216 pages of Prose Poetry on Politics, Music (Bach & Coltrane), Eros, Art (Goya & van Gogh), Philosophy (Nietzsche & Levinas), & the Quotidian (daily bread & news that stays news)
Robert Gibbons' work transcends genres. Living body writing, what difference, if Truth comes out? And gives readers pleasure. Both Guy Davenport and Marjorie Perloff compared his work to Rimbaud’s. Sam Hamill wrote, “Anyone familiar with Thelonius Monk’s music cannot help but feel the quirky syncopations of Gibbons’ mind fitting perfectly with those of the pianist.” At 65-years-old, he’s still walking around the waterfront taking in the world, or at the desk in the backroom writing, often peering underneath for the Feminine*.
*Voice of Silence, image of the Hidden, embodiment of Beauty, signature of Peace, source of Love, etc.
“Elie Wiesel once mentioned a rabbi who was silent even while speaking. This may serve for us as, after so-called civilization's horrors of the past century, the very definition of exile. As Robert Gibbons, one of the great writers of our time says, ‘When silence is located, clarity resounds.’ I keep thinking, too, of his image of our chair in history as ‘a piano bench filled with sheets of music.’ Gibbons' learning is capacious and humble, the light of his mind breathtaking, and the self-effacing homage he pays to the places and to the authors he has inhabited in writings ranging from the domestic to the cosmic is at once brilliant, poignant, and silent.”
– William Heyen, Author of A Poetics of Hiroshima
“To read Gibbons’ body of work from its beginnings to the present is to watch him make himself into a poet the way Coltrane or Mingus made themselves into musicians.” – Richard Hoffman, Author of Gold Star Road and Emblem
“This Time, Robert Gibbons’ tour de force, showcases the talents of this artist. Ear for language, eye for detail, ability to touch both intellect and emotion at the same time distinguishes his work.
‘I’m going to try to shove the tail into the mouth of the snake of Time’ he writes in “Snake of Time”. The collection works hard to fulfill that aim using references to music, art, nature, and philosophy—to startle the reader into lifting one’s eyes to where they are in Time, using language to enhance our ability to see more clearly and perceptively.
This is a book to be read slowly, carefully. A journey, creating for the reader a sense of Timelessness—permission to undertake personal exploration and reflection. One completes that journey a better observer and with a deeper appreciation of the world with Gibbons as the guide.”
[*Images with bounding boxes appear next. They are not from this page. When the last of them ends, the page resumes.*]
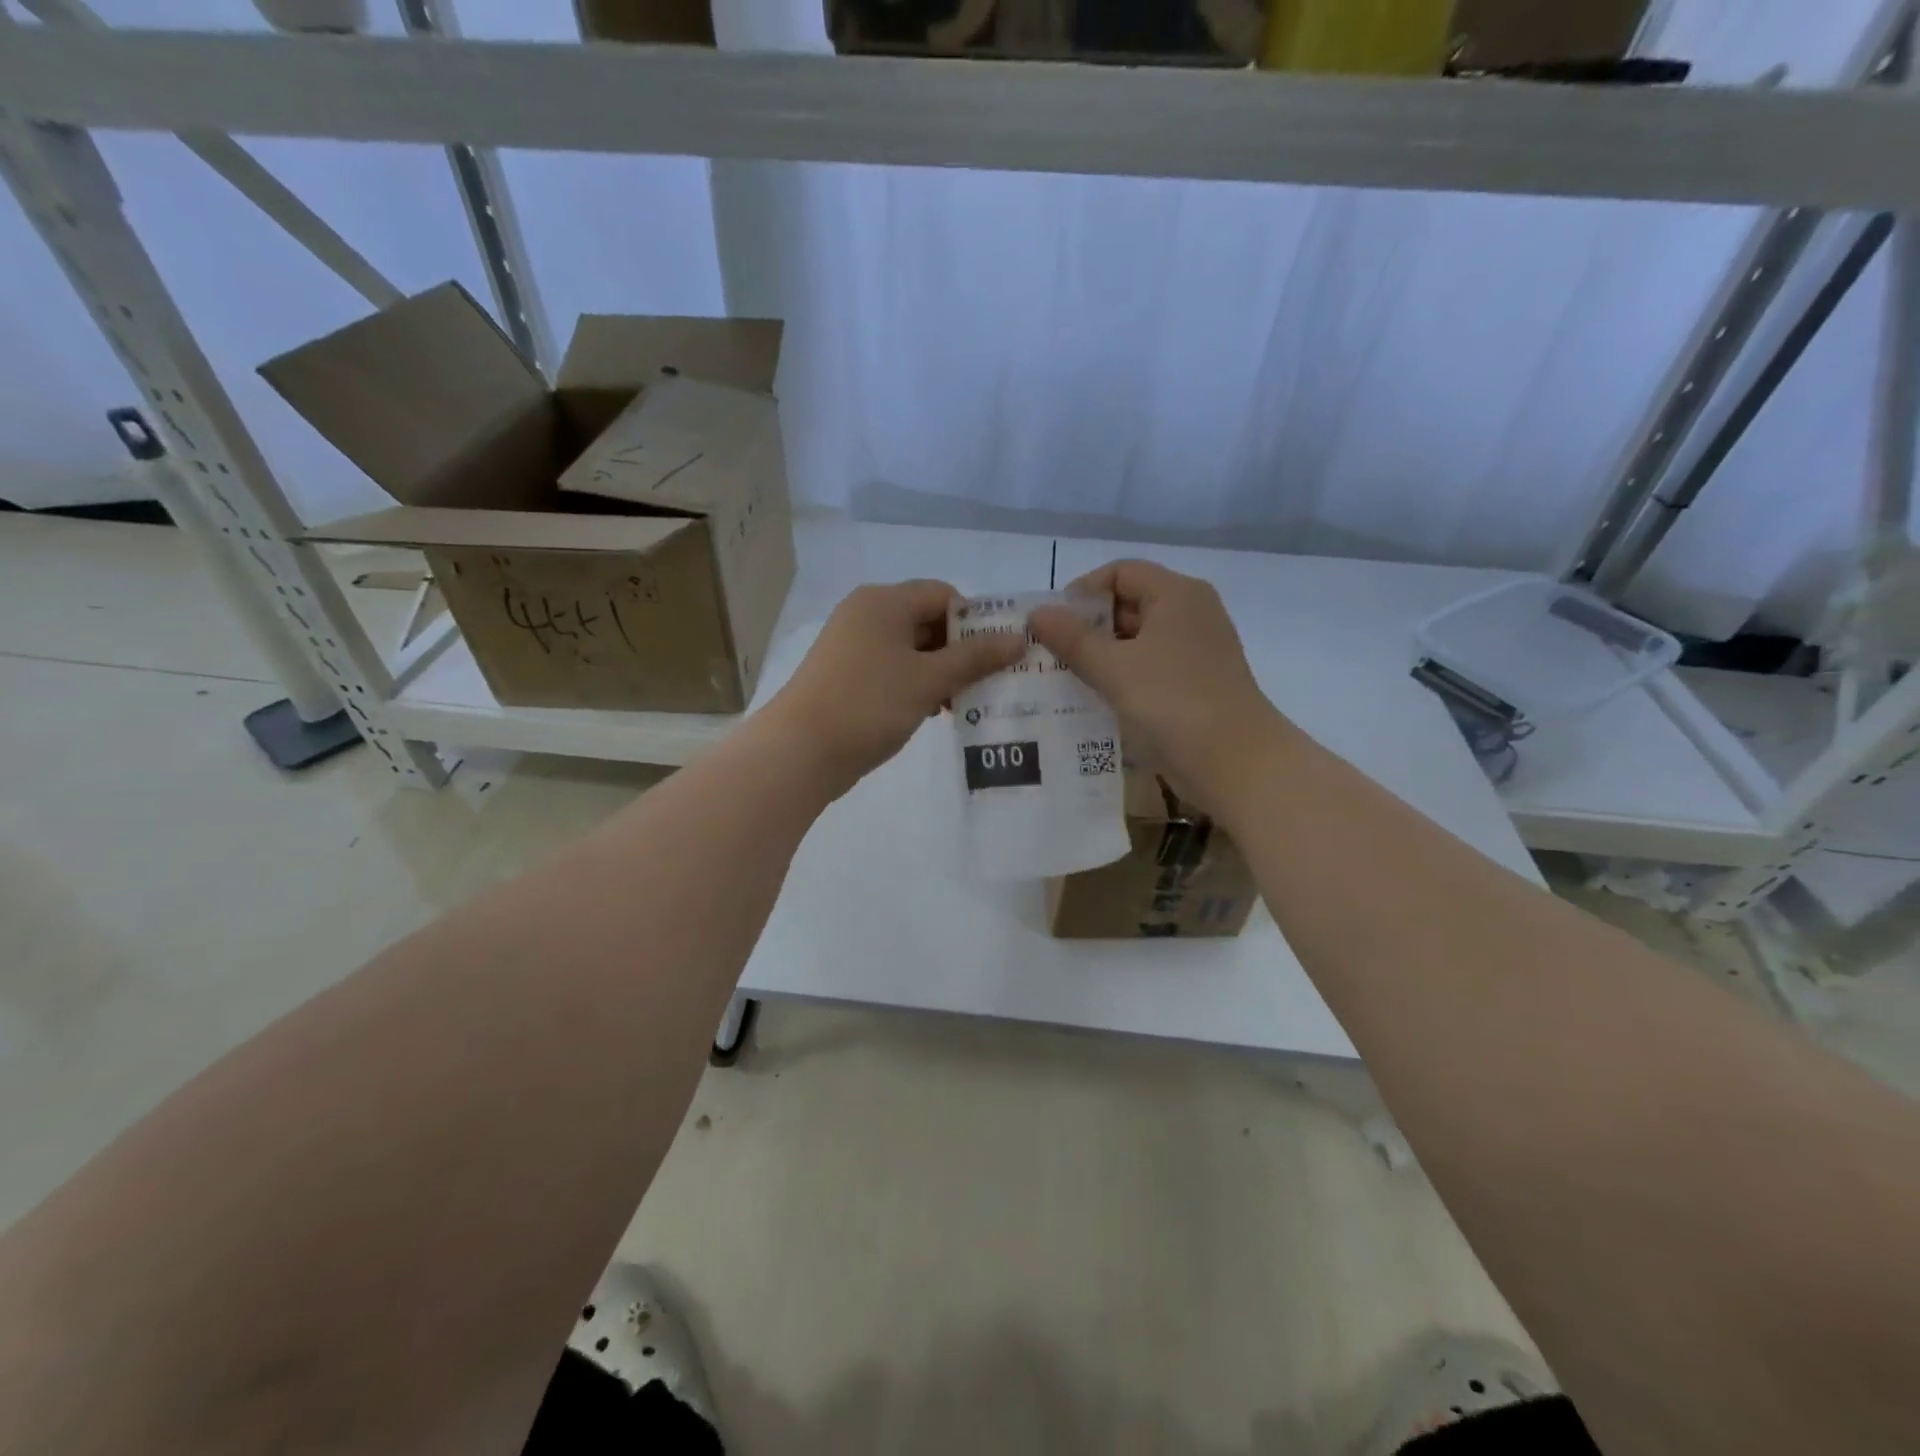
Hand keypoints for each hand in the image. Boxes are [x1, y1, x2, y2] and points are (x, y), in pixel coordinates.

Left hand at [764, 580, 1025, 797]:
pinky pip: (893, 670)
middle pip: (927, 621)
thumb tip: (1018, 639)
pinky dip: (917, 685)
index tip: (998, 655)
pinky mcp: (847, 676)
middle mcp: (866, 614)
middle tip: (989, 683)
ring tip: (964, 703)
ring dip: (941, 672)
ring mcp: (853, 646)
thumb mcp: (928, 680)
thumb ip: (975, 658)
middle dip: (960, 651)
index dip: (975, 621)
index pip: (943, 594)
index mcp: (884, 601)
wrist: (800, 751)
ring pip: (911, 649)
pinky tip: (934, 712)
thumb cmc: (869, 704)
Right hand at [1029, 561, 1288, 818]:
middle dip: (1088, 627)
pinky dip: (1123, 677)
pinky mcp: (1197, 683)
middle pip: (1130, 603)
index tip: (1052, 624)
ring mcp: (1197, 650)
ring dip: (1102, 655)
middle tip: (1051, 654)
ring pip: (1139, 640)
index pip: (1121, 572)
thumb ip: (1072, 639)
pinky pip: (1151, 667)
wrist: (1237, 764)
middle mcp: (1191, 613)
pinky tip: (1097, 699)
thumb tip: (1037, 612)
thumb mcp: (1114, 669)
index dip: (1082, 592)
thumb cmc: (1174, 704)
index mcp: (1177, 595)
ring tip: (1065, 678)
– David Ferriero, Former Director of the New York Public Library
Poetry & Truth
Those mean texts worthy to traverse through tough sledding. I said to her, when she spared enough Time to walk the Eastern Shore, to ungrapple herself long enough from her own course, the graphs & texts, as we looked over & saw the young punks sprawled out on the grass, smoking, lonely, wanting knowledge knowing so little, that they should open a book. Not for knowledge that already exists, but to lend their own discoveries to what presents itself within the pages. That’s just what Nietzsche complained about in 1873, or so, that the facts of history twisted the young generation into. & as just so these. The ones tested into deformity & disgust. We agreed they all should be freer to choose what to read, to pursue their own curiosity, rather than the stifling questioning for right answers. The sun rolls down this afternoon, or earth tumbles round toward it, drawing heat into my study as the sources spread out before me await their say. Hunting for Truth via Goya, Olson’s been patient there in Poetry and Truth on top of Death in the Afternoon, with the Francis Bacon postcard as bookmark marking where I last left off in the tough going, sent from, no kidding, just turned it round for the postmark, no, no kidding, so terribly uncanny to follow one’s own instincts, where just before I set up to address this friend, the blank page, Olson reached the point, where he could say to the weary audience at Beloit College in March, no less, in 1968, that it was Keats in 1819 who gave him the notion that any irritable reaching after reason undermined the ability to work within doubts. So there I was addressing the blank page with the date of Keats’s breakthrough running parallel with Goya purchasing the Quinta del Sordo, & beginning to paint The Black Paintings. So, now, look, the postcard as bookmark marking the page, where I left off in the tough sledding of difficult reading, is on one side Francis Bacon’s image of the Study after Velazquez’s Portrait of Pope Innocent X, 1953, sent as communiqué from David Anfam on December 4, 2009, from the Prado itself in Madrid, which houses each of the paintings of both Bacon & Goya.